My blog
About the Pecos Bones

During research on Reincarnation, I came across an article in Harvard Magazine about the reburial of the Pecos skeletons and their journey home. These were the bones which resulted in landmark studies of osteoporosis. The skeletal remains of these extinct people were used to prove that exercise strengthens aging bones. The scientific study of the Pecos Bones also made strides in nutrition research, head injuries, trauma, dental cavities, and other diseases. The archaeological dig revolutionized a new system, the Pecos Chronology, for stratigraphically dating sites throughout the American Southwest. The Bones became the foundation of scientific knowledge about the earliest cultures of the Southwest. The Pecos dig was the beginning of American Archaeology.

But I was moved by the personal journey of these bones, who had once lived and breathed. I became curious about the Pecos Indians. I visited the ruins and imagined the story of Return of the Bones. I felt as if the ghosts of Pecos were begging me to bring their pueblo to life between the pages of a book, so they would not be forgotten. I did a lot of research on the Pecos Indians and their Spanish conquerors to make the book as historically accurate as possible.

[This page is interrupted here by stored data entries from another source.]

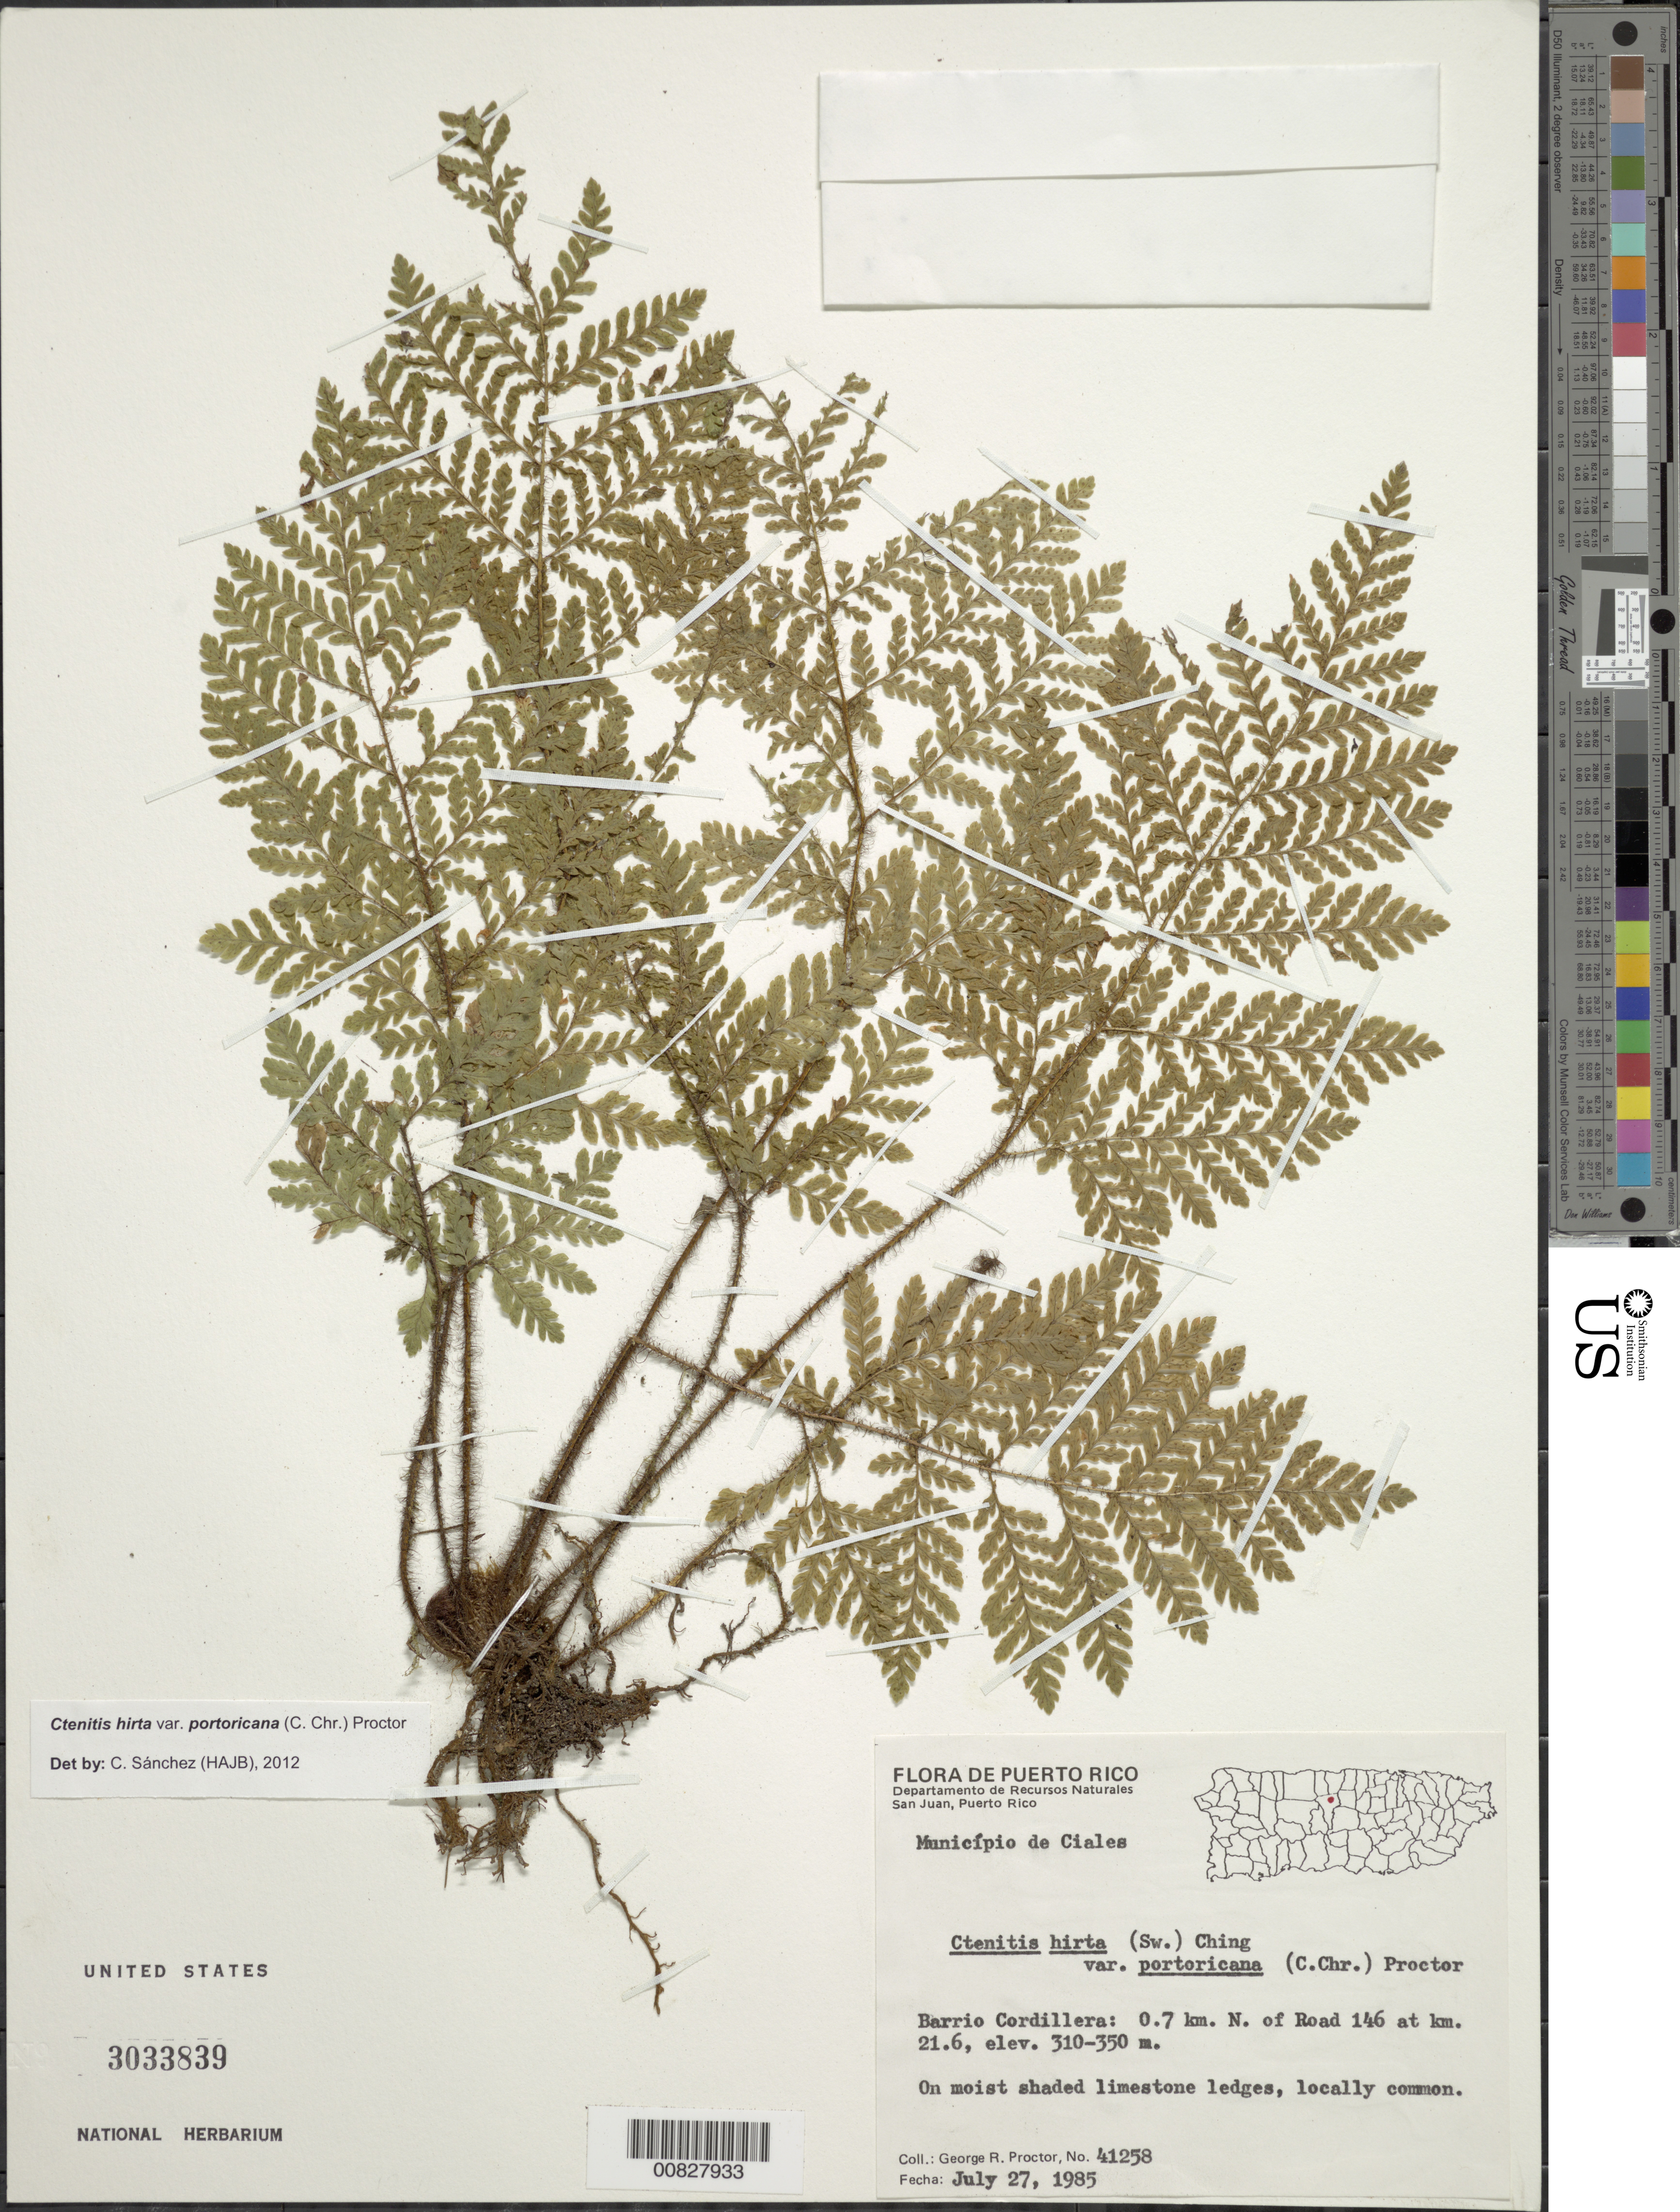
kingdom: Plantae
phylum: Tracheophyta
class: Polypodiopsida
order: Polypodiales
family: Dryopteridaceae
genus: Ctenitis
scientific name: Ctenitis hirta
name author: (Sw.) Ching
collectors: G. R. Proctor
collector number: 41258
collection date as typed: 27 Jul 1985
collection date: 1985-07-27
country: Puerto Rico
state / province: Ciales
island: Puerto Rico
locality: Mun. Ciales, Barrio Cordillera, 0.7 km N of Road 146 at km 21.6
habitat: Moist shaded limestone ledges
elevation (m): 310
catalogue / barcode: US 3033839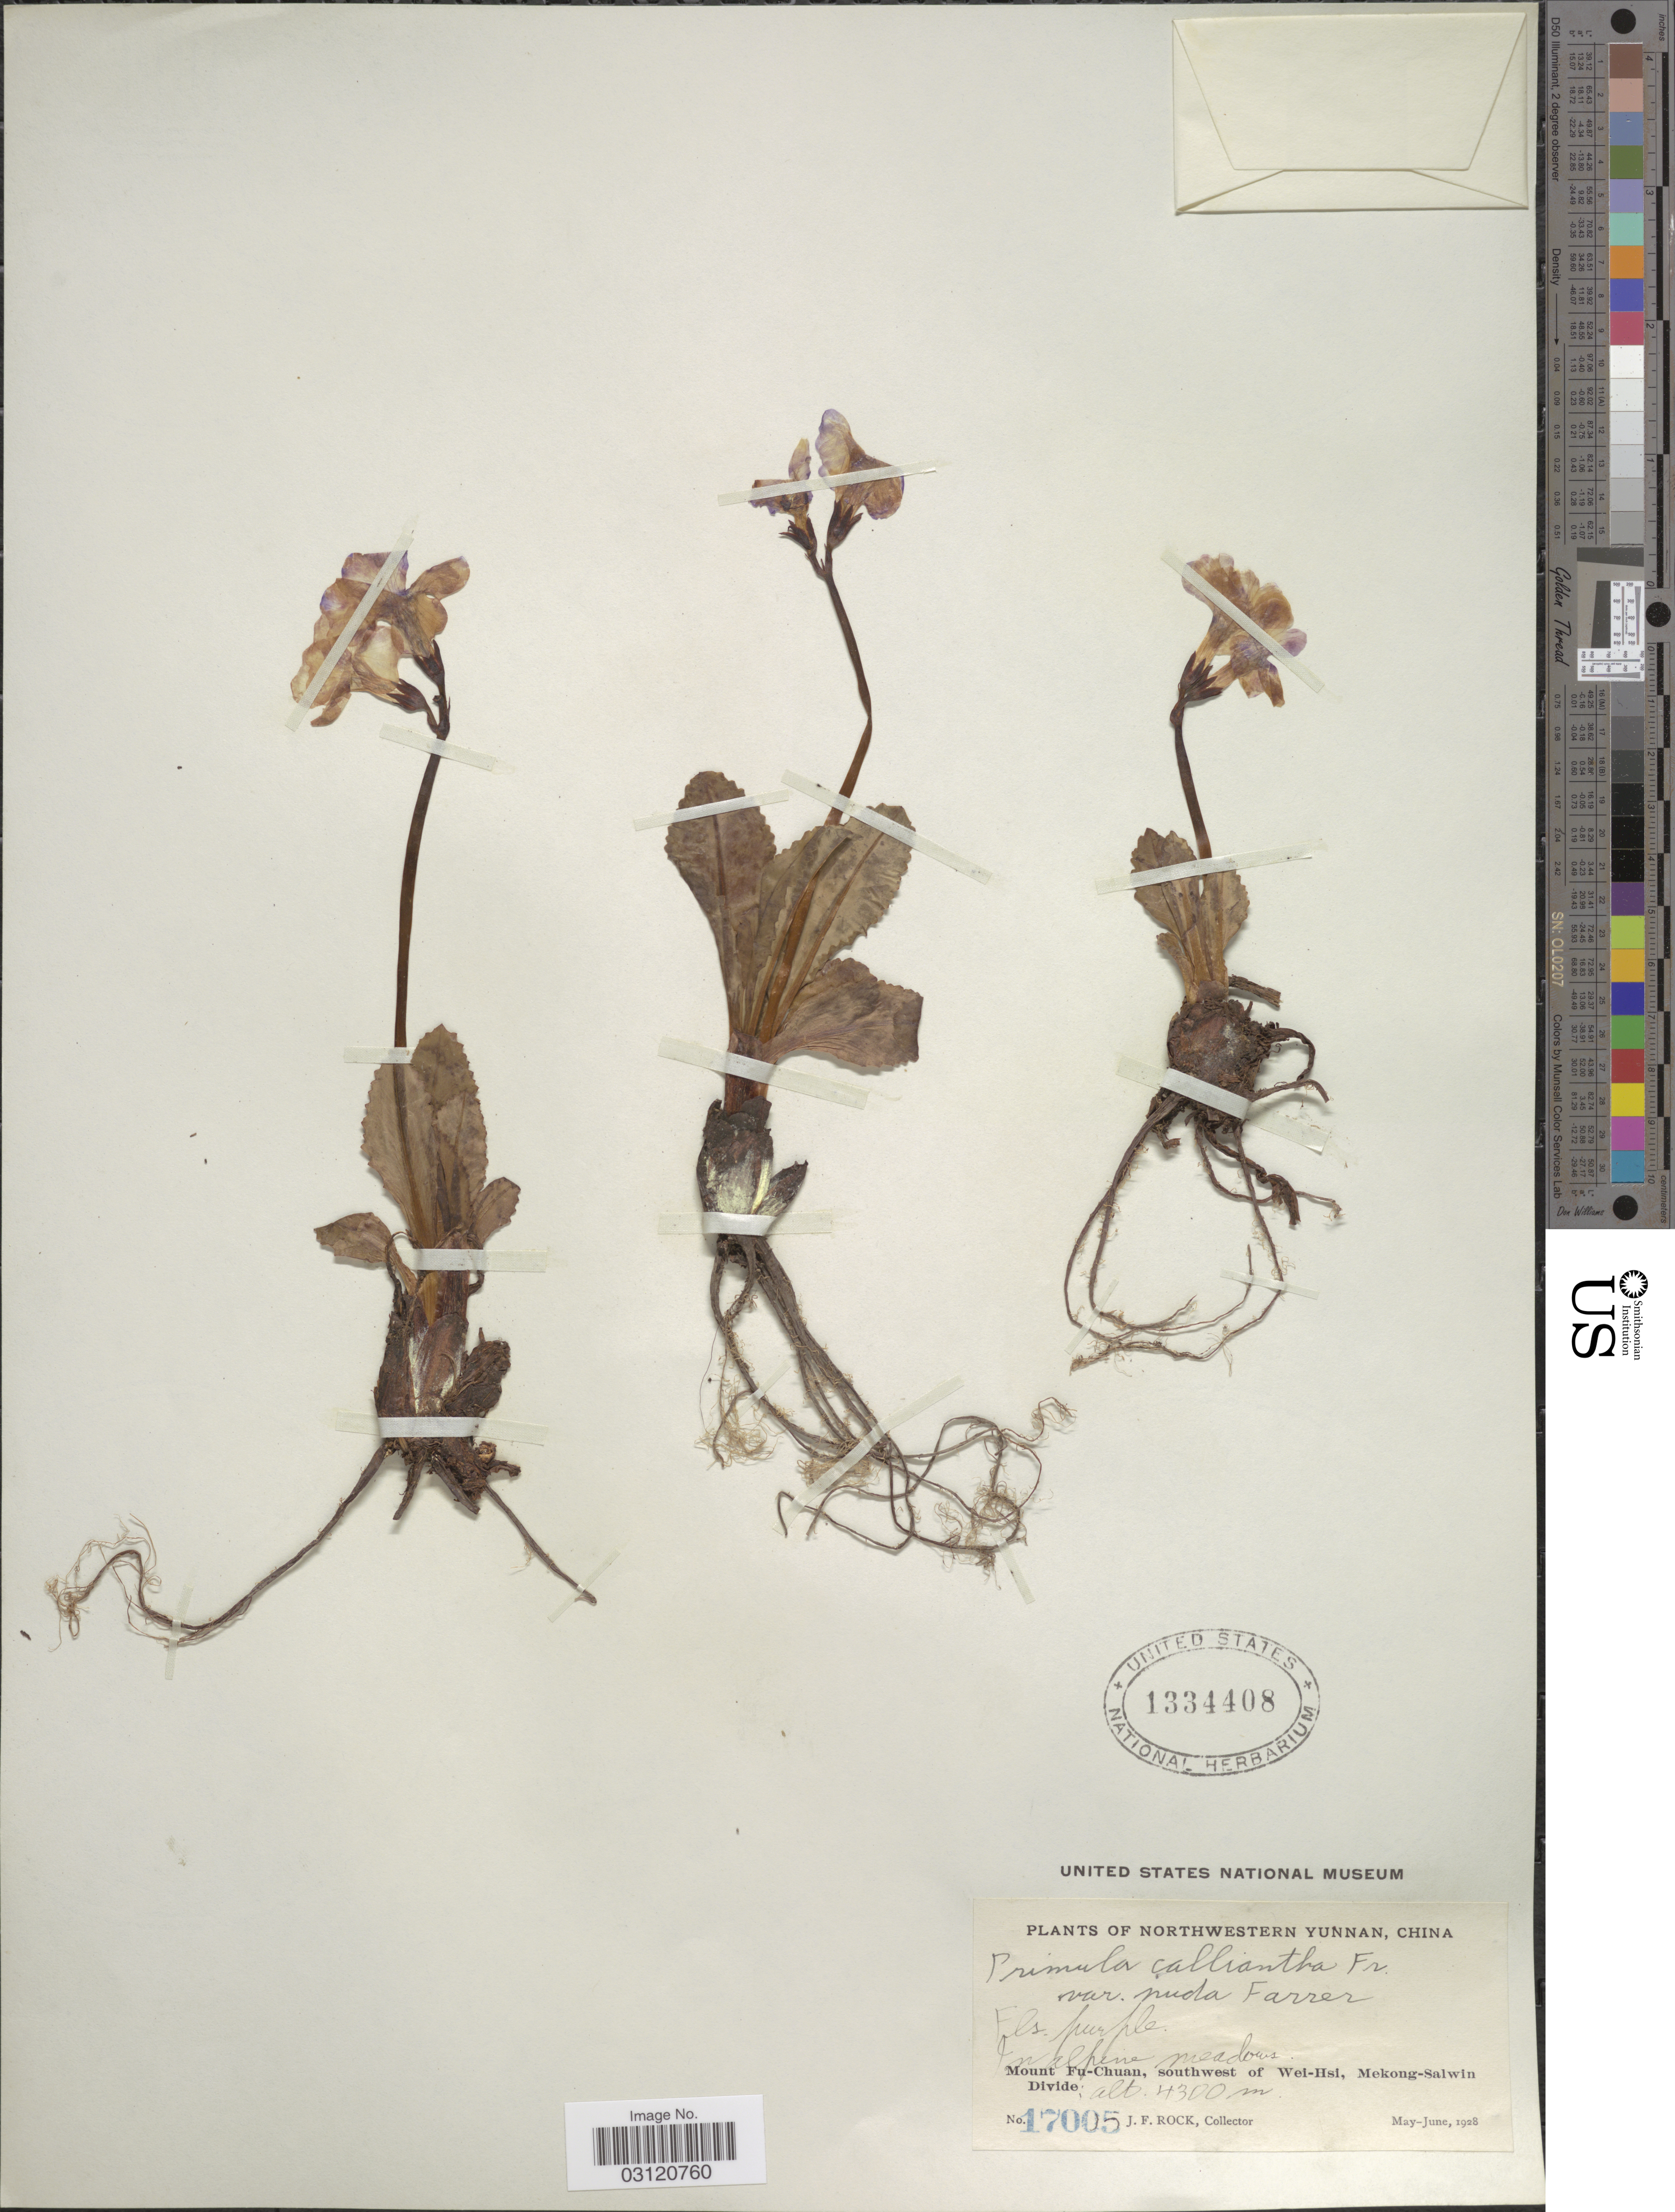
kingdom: Plantae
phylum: Tracheophyta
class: Magnoliopsida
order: Ericales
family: Primulaceae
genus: Primula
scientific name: Primula calliantha subsp. bryophila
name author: (Balf. f. & Farrer) W.W. Sm. & Forrest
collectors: J. Rock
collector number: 17005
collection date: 1928-05/1928-06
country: China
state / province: Yunnan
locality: Northwestern Yunnan. Mount Fu-Chuan, southwest of Wei-Hsi, Mekong-Salwin Divide.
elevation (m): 4300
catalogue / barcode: US 1334408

My story takes place in 1998, which is when the bones were reburied at Pecos.

I also, researched the Native American Graves and Repatriation Act and discovered that there are many, many Native American skeletons still waiting to go home.

How would you feel if your family skeletons were dug up and transported across the country for science experiments? What if your ancestors had been attacked by the United States Army and their heads cut off and shipped to the Surgeon General, who then paid the soldiers a hefty fee for the skulls? Some of my best friends are Native Americans.

Native Americans believe that if the remains are moved from the place of burial, that person will never find rest.